Fallo is Jazz Fest’s on-site wardrobe staffer. She zips around the Fair Grounds in a golf cart that doubles as a clothing triage unit stocked with steamers, irons and ironing boards, lint brushes, sewing kits and supplies.
She’s helped a who’s who of Jazz Fest headliners look sharp, including Elton John, Tony Bennett, Mumford & Sons and Tom Jones. Last weekend, she steamed and prepped multiple outfits for Rod Stewart and Charlie Wilson.
In a backstage changing station at the Acura Stage, she assisted Stewart’s dancers as they changed outfits between songs. She slipped them in and out of Velcro skirts and hid the wires running to their inner-ear monitors’ battery packs.

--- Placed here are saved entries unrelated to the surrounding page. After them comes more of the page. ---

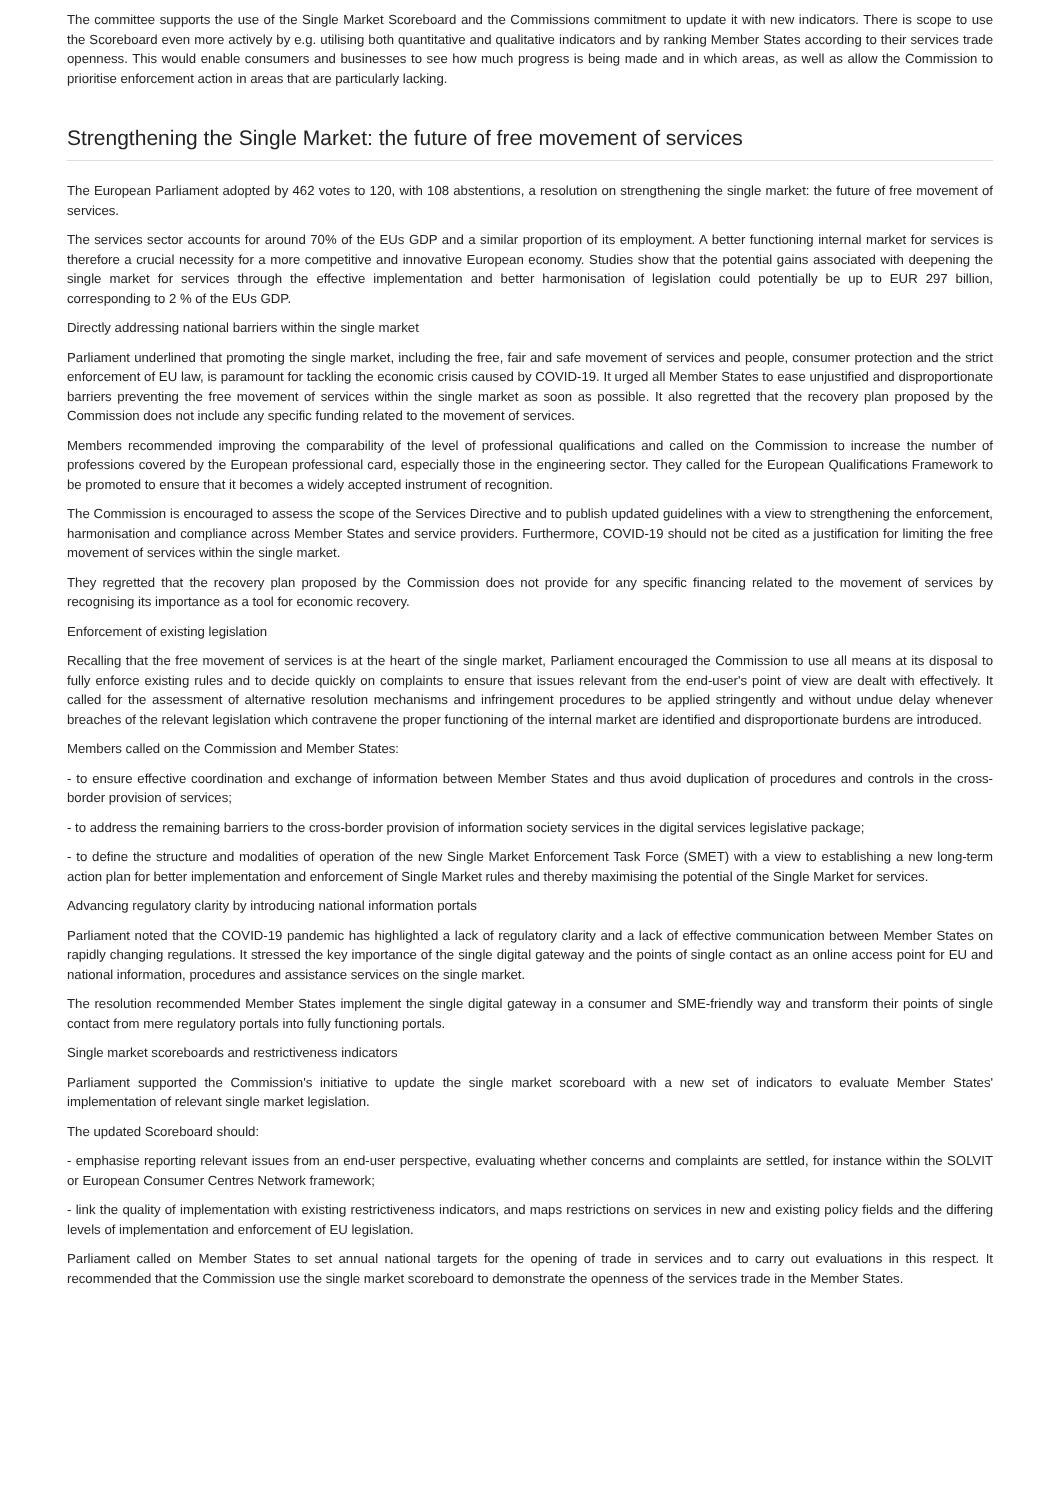The committee supports the use of the Single Market Scoreboard and the Commissions commitment to update it with new indicators. There is scope to use the Scoreboard even more actively by e.g. utilising both quantitative and qualitative indicators and by ranking Member States according to their services trade openness. This would enable consumers and businesses to see how much progress is being made and in which areas, as well as allow the Commission to prioritise enforcement action in areas that are particularly lacking.
Strengthening the Single Market: the future of free movement of services
The European Parliament adopted by 462 votes to 120, with 108 abstentions, a resolution on strengthening the single market: the future of free movement of services.
The services sector accounts for around 70% of the EUs GDP and a similar proportion of its employment. A better functioning internal market for services is therefore a crucial necessity for a more competitive and innovative European economy. Studies show that the potential gains associated with deepening the single market for services through the effective implementation and better harmonisation of legislation could potentially be up to EUR 297 billion, corresponding to 2 % of the EUs GDP.
Directly addressing national barriers within the single market
Parliament underlined that promoting the single market, including the free, fair and safe movement of services and people, consumer protection and the strict enforcement of EU law, is paramount for tackling the economic crisis caused by COVID-19. It urged all Member States to ease unjustified and disproportionate barriers preventing the free movement of services within the single market as soon as possible. It also regretted that the recovery plan proposed by the Commission does not include any specific funding related to the movement of services.
Members recommended improving the comparability of the level of professional qualifications and called on the Commission to increase the number of professions covered by the European professional card, especially those in the engineering sector. They called for the European Qualifications Framework to be promoted to ensure that it becomes a widely accepted instrument of recognition.
The Commission is encouraged to assess the scope of the Services Directive and to publish updated guidelines with a view to strengthening the enforcement, harmonisation and compliance across Member States and service providers. Furthermore, COVID-19 should not be cited as a justification for limiting the free movement of services within the single market.
They regretted that the recovery plan proposed by the Commission does not provide for any specific financing related to the movement of services by recognising its importance as a tool for economic recovery.
Enforcement of existing legislation
Recalling that the free movement of services is at the heart of the single market, Parliament encouraged the Commission to use all means at its disposal to fully enforce existing rules and to decide quickly on complaints to ensure that issues relevant from the end-user's point of view are dealt with effectively. It called for the assessment of alternative resolution mechanisms and infringement procedures to be applied stringently and without undue delay whenever breaches of the relevant legislation which contravene the proper functioning of the internal market are identified and disproportionate burdens are introduced.
Members called on the Commission and Member States:
- to ensure effective coordination and exchange of information between Member States and thus avoid duplication of procedures and controls in the cross-border provision of services;
- to address the remaining barriers to the cross-border provision of information society services in the digital services legislative package;
- to define the structure and modalities of operation of the new Single Market Enforcement Task Force (SMET) with a view to establishing a new long-term action plan for better implementation and enforcement of Single Market rules and thereby maximising the potential of the Single Market for services.
Advancing regulatory clarity by introducing national information portals
Parliament noted that the COVID-19 pandemic has highlighted a lack of regulatory clarity and a lack of effective communication between Member States on rapidly changing regulations. It stressed the key importance of the single digital gateway and the points of single contact as an online access point for EU and national information, procedures and assistance services on the single market.
The resolution recommended Member States implement the single digital gateway in a consumer and SME-friendly way and transform their points of single contact from mere regulatory portals into fully functioning portals.
Single market scoreboards and restrictiveness indicators
Parliament supported the Commission's initiative to update the single market scoreboard with a new set of indicators to evaluate Member States' implementation of relevant single market legislation.
The updated Scoreboard should:
- emphasise reporting relevant issues from an end-user perspective, evaluating whether concerns and complaints are settled, for instance within the SOLVIT or European Consumer Centres Network framework;
- link the quality of implementation with existing restrictiveness indicators, and maps restrictions on services in new and existing policy fields and the differing levels of implementation and enforcement of EU legislation.
Parliament called on Member States to set annual national targets for the opening of trade in services and to carry out evaluations in this respect. It recommended that the Commission use the single market scoreboard to demonstrate the openness of the services trade in the Member States.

An indispensable trick of the trade: double-sided “toupee tape.” “It holds everything down and holds women in so nothing moves around,” Fallo said. “Every lady knows about that.”
Her Jazz Fest gig is the latest twist in career at the crossroads of entertainment and style.

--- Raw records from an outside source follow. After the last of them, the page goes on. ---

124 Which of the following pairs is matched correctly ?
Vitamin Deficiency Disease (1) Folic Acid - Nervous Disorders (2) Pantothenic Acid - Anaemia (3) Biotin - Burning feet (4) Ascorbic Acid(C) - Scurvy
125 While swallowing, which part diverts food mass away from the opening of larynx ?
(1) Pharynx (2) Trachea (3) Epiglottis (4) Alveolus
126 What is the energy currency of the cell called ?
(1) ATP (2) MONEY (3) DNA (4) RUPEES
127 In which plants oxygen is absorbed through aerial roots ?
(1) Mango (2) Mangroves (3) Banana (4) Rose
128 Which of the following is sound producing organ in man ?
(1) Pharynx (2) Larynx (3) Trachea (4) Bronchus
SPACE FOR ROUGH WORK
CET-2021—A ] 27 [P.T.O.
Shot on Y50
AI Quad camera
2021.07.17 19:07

Fallo was born in New Orleans; Louis Armstrong performed at her grandmother Angelina Diliberto’s 1920 wedding, and she’s a cousin of the late sportscaster Buddy Diliberto. After graduating from high school in Biloxi and briefly attending Ole Miss, she moved to Los Angeles to become a costume designer in the movie industry. In the late 1990s, she shared an Emmy Award for costume design on the AMC comedy-drama “Remember WENN.”
After relocating to New York, she transitioned into a fashion stylist for commercials. She’s worked on big-budget campaigns for the likes of Nike, Toyota, Pepsi, MasterCard and American Express. She’s collaborated with such high-profile directors as Antoine Fuqua and traveled to South Africa, Australia and other far-flung locales.
“The main thing is you have to have a really good eye, and a passion for it,” she said. “I don’t stop until it’s perfect. I know how to make somebody look good, and how to dress their body for the camera.”
She is now based in London, where she’s worked on such period dramas as the PBS show “Victoria.”